I also get frustrated when people judge others without knowing their full story. Everyone carries experiences and struggles that shape who they are. I try my best to understand people before forming an opinion, and I wish more people would do the same.
My friends and family see me as determined but reserved. They know that when I set my mind to something, I won’t stop until I achieve it, whether it’s excelling in my coursework or adjusting to a new environment. They also see me as someone who thinks deeply but doesn’t always express everything I feel. While I love understanding others, I sometimes struggle to open up about my own emotions.
At the same time, my friends often tell me that I have a calming presence. I am someone they can turn to when they need to vent, and I listen without judgment. I value deep connections, and I try to be there for the people I care about.
One of the biggest turning points in my life was moving back to the U.S. two years ago. Adjusting to a new school system, learning academic English, and catching up with my peers in a short time were overwhelming challenges. But they also shaped me. I worked hard, took multiple exams, and earned my spot at City College of New York—something I’m incredibly proud of. That experience taught me that I’m capable of more than I sometimes believe.

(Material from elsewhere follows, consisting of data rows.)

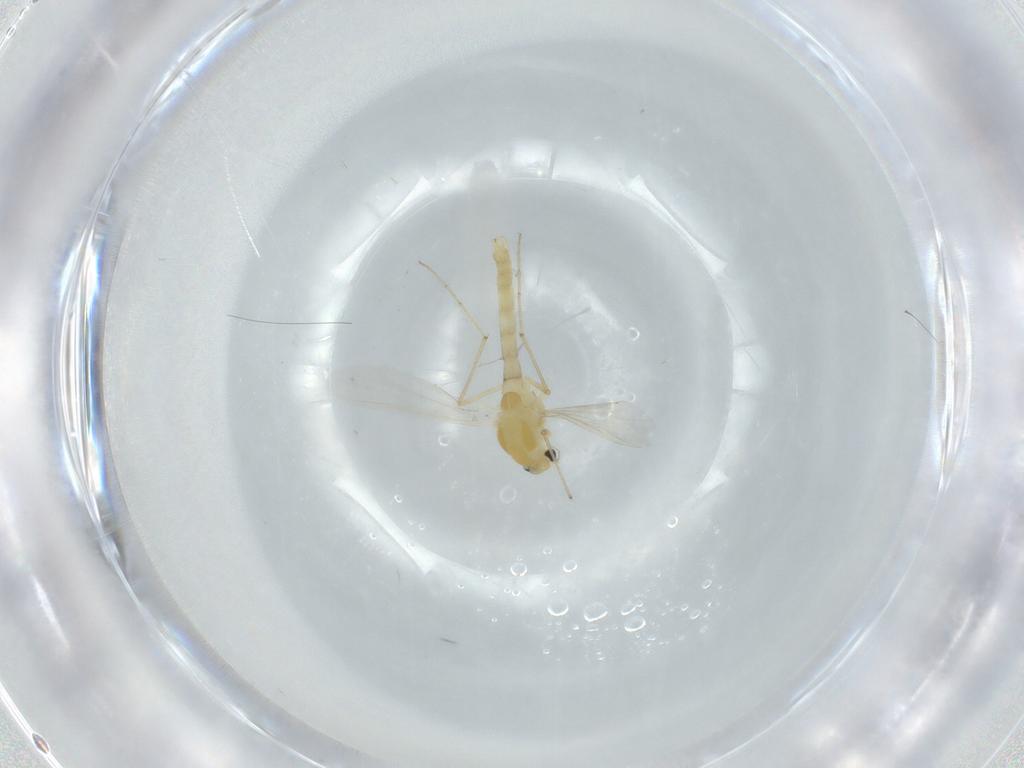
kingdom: Animalia
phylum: Arthropoda
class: Insecta
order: Diptera
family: Chironomidae
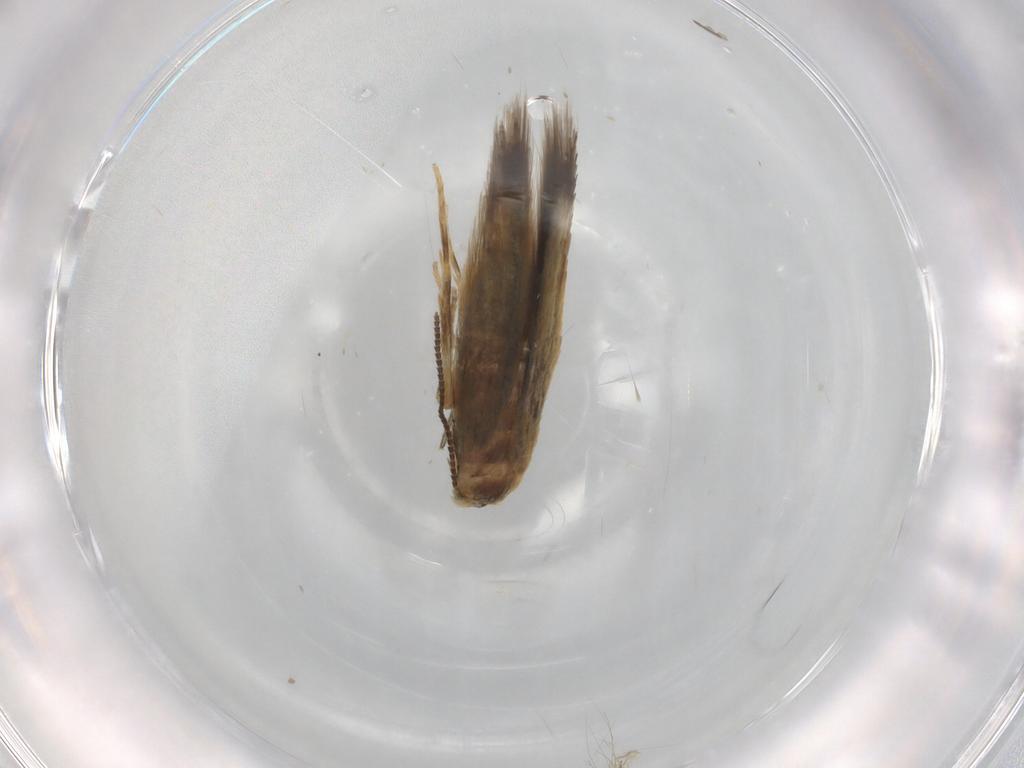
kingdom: Animalia
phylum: Arthropoda
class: Insecta
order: Lepidoptera
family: Nepticulidae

Another defining moment was when I realized that mental health affects everything—especially sleep. I’ve experienced firsthand how anxiety can disrupt sleep, making everything harder to manage. This led me to research the impact of sleep deprivation, and it has now become one of my academic interests.

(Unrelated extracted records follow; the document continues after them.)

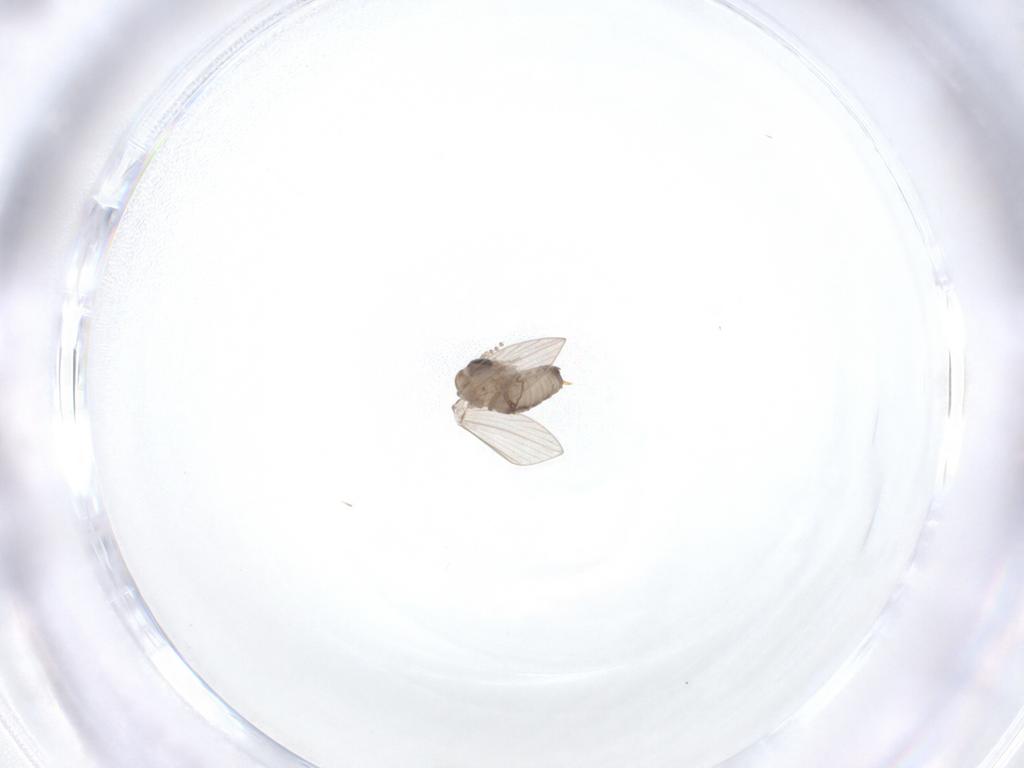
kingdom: Animalia
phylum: Arthropoda
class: Insecta
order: Diptera
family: Psychodidae
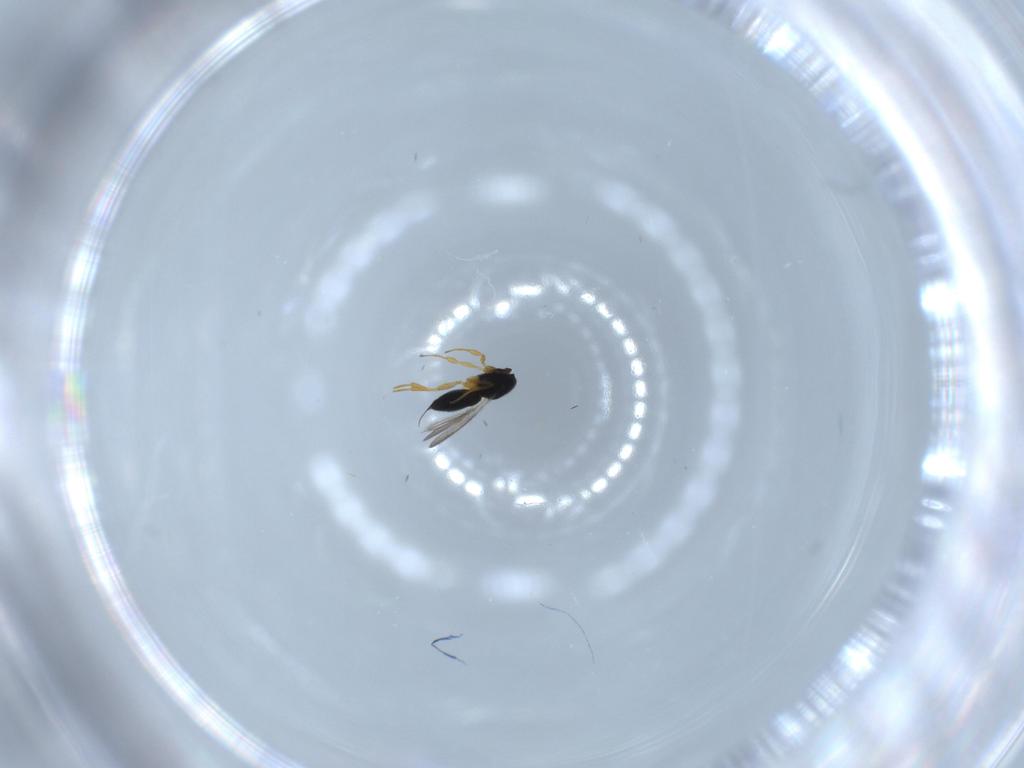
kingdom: Animalia
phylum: Arthropoda
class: Insecta
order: Hymenoptera
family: Scelionidae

Additionally, my experiences adjusting to different cultures have shaped my perspective on identity. I have struggled with the feeling of belonging—of not being fully American but also not being fully the person I was before moving. Over time, I have learned to embrace this complexity as a strength rather than a limitation.

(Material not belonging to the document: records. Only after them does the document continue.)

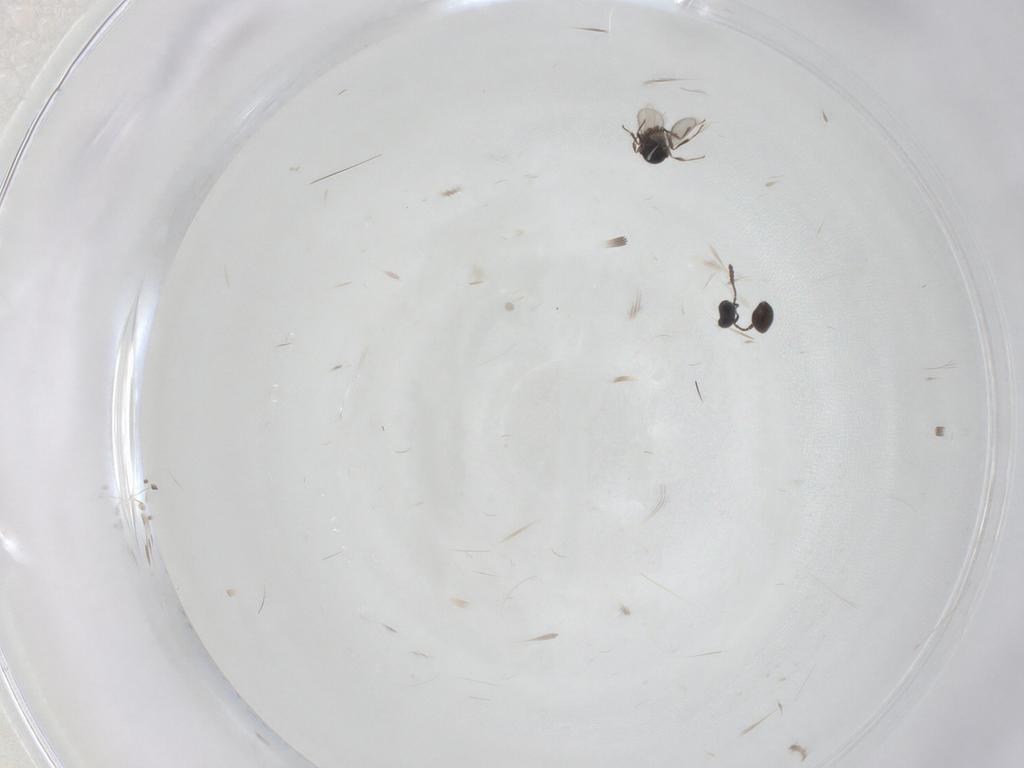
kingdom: Animalia
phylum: Arthropoda
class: Insecta
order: Hymenoptera
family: Scelionidae
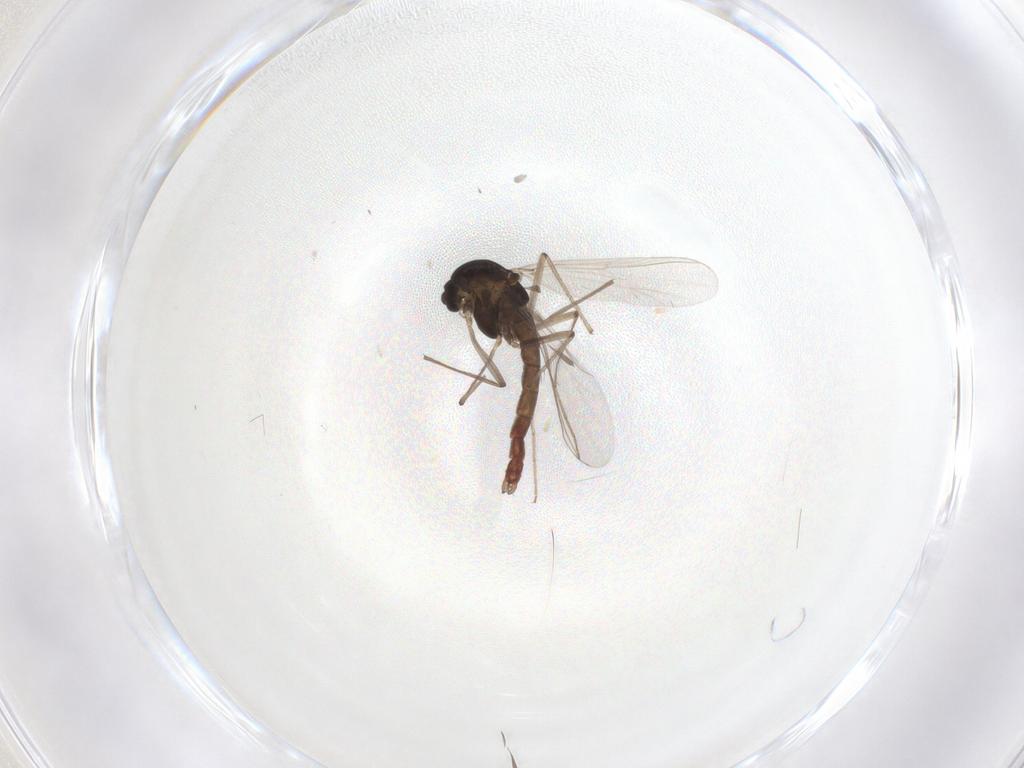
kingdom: Animalia
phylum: Arthropoda
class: Insecta
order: Diptera
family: Chironomidae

As a writer and student, I bring my unique perspective as someone who has navigated multiple cultures and languages. My background shapes how I observe the world, and I hope to refine my ability to express my thoughts with clarity and confidence. I want to grow into someone who not only analyzes and understands people but also connects with them through meaningful conversations and writing.
In the future, I hope to use my knowledge of psychology to make a difference, whether through research, counseling, or another path I have yet to discover. I want to help others navigate their own struggles, just as I have worked through mine.
This letter is just a small introduction, but I hope it gives you a glimpse of who I am. I look forward to learning more in this class—not just about writing, but about how writing helps us understand ourselves and the world around us.